_Data listing_.
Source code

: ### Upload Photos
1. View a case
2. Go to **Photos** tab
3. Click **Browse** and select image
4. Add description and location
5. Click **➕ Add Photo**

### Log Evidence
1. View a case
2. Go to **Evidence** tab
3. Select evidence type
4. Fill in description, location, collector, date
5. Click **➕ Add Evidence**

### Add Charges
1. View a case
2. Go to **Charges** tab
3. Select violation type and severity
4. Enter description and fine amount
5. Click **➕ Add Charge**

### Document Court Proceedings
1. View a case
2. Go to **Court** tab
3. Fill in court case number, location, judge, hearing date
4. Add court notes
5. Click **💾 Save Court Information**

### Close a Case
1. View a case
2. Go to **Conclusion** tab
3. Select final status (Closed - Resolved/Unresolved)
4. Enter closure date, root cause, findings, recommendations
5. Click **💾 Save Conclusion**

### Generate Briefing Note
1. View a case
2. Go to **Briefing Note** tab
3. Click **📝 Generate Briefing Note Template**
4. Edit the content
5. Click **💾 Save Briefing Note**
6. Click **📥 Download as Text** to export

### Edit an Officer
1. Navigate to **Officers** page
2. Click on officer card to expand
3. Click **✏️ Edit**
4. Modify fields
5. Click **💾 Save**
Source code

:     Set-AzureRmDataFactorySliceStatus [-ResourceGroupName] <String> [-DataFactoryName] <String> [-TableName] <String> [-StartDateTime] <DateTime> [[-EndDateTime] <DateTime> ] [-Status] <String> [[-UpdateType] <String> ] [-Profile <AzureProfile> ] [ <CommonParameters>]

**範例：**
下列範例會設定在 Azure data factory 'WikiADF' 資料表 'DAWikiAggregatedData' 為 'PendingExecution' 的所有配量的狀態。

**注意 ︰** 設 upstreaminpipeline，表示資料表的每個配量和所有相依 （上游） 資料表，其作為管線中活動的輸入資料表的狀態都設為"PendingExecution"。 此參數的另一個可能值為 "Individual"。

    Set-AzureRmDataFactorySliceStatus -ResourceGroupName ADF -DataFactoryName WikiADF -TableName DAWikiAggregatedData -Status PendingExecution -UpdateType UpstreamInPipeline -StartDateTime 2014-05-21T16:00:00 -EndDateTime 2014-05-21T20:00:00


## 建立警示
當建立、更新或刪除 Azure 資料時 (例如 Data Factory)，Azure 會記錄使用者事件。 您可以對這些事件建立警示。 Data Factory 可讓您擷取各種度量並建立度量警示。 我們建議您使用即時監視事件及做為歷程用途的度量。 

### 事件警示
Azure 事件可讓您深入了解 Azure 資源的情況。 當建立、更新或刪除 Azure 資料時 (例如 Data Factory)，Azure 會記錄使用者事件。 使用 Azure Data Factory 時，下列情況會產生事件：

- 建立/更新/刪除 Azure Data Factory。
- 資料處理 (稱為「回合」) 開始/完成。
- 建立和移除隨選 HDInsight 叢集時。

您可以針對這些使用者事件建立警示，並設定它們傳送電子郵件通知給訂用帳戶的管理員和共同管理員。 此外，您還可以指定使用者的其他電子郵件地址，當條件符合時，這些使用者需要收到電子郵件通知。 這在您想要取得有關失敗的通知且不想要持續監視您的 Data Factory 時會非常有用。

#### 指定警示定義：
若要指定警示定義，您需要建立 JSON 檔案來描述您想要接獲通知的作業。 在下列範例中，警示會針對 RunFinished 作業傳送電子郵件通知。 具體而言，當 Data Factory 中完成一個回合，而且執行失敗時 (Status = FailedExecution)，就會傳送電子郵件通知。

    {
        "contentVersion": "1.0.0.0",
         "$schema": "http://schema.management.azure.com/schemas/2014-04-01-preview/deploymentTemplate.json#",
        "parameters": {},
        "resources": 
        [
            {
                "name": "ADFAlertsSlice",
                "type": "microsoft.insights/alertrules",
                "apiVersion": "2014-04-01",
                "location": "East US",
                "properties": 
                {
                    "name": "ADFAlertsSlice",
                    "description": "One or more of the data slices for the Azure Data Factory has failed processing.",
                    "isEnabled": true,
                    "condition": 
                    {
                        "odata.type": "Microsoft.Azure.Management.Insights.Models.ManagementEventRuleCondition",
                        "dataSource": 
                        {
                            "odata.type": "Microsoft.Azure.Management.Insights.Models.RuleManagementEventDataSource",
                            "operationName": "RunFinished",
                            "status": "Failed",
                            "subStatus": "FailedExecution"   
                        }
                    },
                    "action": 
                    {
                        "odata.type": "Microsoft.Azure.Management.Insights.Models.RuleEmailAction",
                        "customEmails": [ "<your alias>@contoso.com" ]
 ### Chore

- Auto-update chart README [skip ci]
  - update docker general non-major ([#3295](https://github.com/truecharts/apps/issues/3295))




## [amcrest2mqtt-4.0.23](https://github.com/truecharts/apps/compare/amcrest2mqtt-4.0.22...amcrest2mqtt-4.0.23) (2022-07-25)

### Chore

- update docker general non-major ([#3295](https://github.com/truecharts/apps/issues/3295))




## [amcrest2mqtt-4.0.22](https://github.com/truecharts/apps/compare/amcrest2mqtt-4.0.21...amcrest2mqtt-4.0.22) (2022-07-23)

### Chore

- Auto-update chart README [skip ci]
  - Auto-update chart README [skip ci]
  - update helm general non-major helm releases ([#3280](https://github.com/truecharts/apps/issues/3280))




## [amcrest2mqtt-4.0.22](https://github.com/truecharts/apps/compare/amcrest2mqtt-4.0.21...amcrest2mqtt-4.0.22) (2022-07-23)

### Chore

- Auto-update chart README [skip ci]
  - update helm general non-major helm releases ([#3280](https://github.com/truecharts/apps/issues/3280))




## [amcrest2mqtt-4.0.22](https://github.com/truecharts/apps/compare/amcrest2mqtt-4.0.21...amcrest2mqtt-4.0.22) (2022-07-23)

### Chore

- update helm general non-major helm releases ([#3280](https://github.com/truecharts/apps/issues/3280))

_What is expected_. Express the data as a JSON list of strings, one string per line, starting with the first line of the data and going on through the line containing "設 upstreaminpipeline，表示資料表的每個配量和所有相依 （上游）". Leave out blank lines.

_Response to this exercise_.
[
  "Source code",
  ": ### Upload Photos",
  "1. View a case",
  "2. Go to **Photos** tab",
  "3. Click **Browse** and select image",
  "4. Add description and location",
  "5. Click **➕ Add Photo**",
  "### Log Evidence",
  "1. View a case",
  "2. Go to **Evidence** tab",
  "3. Select evidence type",
  "4. Fill in description, location, collector, date",
  "5. Click **➕ Add Evidence**",
  "### Add Charges",
  "1. View a case",
  "2. Go to **Charges** tab",
  "3. Select violation type and severity",
  "4. Enter description and fine amount",
  "5. Click **➕ Add Charge**",
  "### Document Court Proceedings",
  "1. View a case",
  "2. Go to **Court** tab",
  "3. Fill in court case number, location, judge, hearing date",
  "4. Add court notes",
  "5. Click **💾 Save Court Information**",
  "### Close a Case",
  "1. View a case",
  "2. Go to **Conclusion** tab",
  "3. Select final status (Closed - Resolved/Unresolved)",
  "4. Enter closure date, root cause, findings, recommendations",
  "5. Click **💾 Save Conclusion**",
  "### Generate Briefing Note",
  "1. View a case",
  "2. Go to **Briefing Note** tab",
  "3. Click **📝 Generate Briefing Note Template**",
  "4. Edit the content",
  "5. Click **💾 Save Briefing Note**",
  "6. Click **📥 Download as Text** to export",
  "### Edit an Officer",
  "1. Navigate to **Officers** page",
  "2. Click on officer card to expand",
  "3. Click **✏️ Edit**",
  "4. Modify fields",
  "5. Click **💾 Save**",
  "Source code",
  ":     Set-AzureRmDataFactorySliceStatus [-ResourceGroupName] <String> [-DataFactoryName] <String> [-TableName] <String> [-StartDateTime] <DateTime> [[-EndDateTime] <DateTime> ] [-Status] <String> [[-UpdateType] <String> ] [-Profile <AzureProfile> ] [ <CommonParameters>]",
  "**範例：**",
  "下列範例會設定在 Azure data factory 'WikiADF' 資料表 'DAWikiAggregatedData' 為 'PendingExecution' 的所有配量的狀態。",
  "**注意 ︰** 設 upstreaminpipeline，表示資料表的每個配量和所有相依 （上游） 資料表，其作為管線中活動的輸入資料表的狀態都設為\"PendingExecution\"。 此參數的另一個可能值為 \"Individual\"。"
]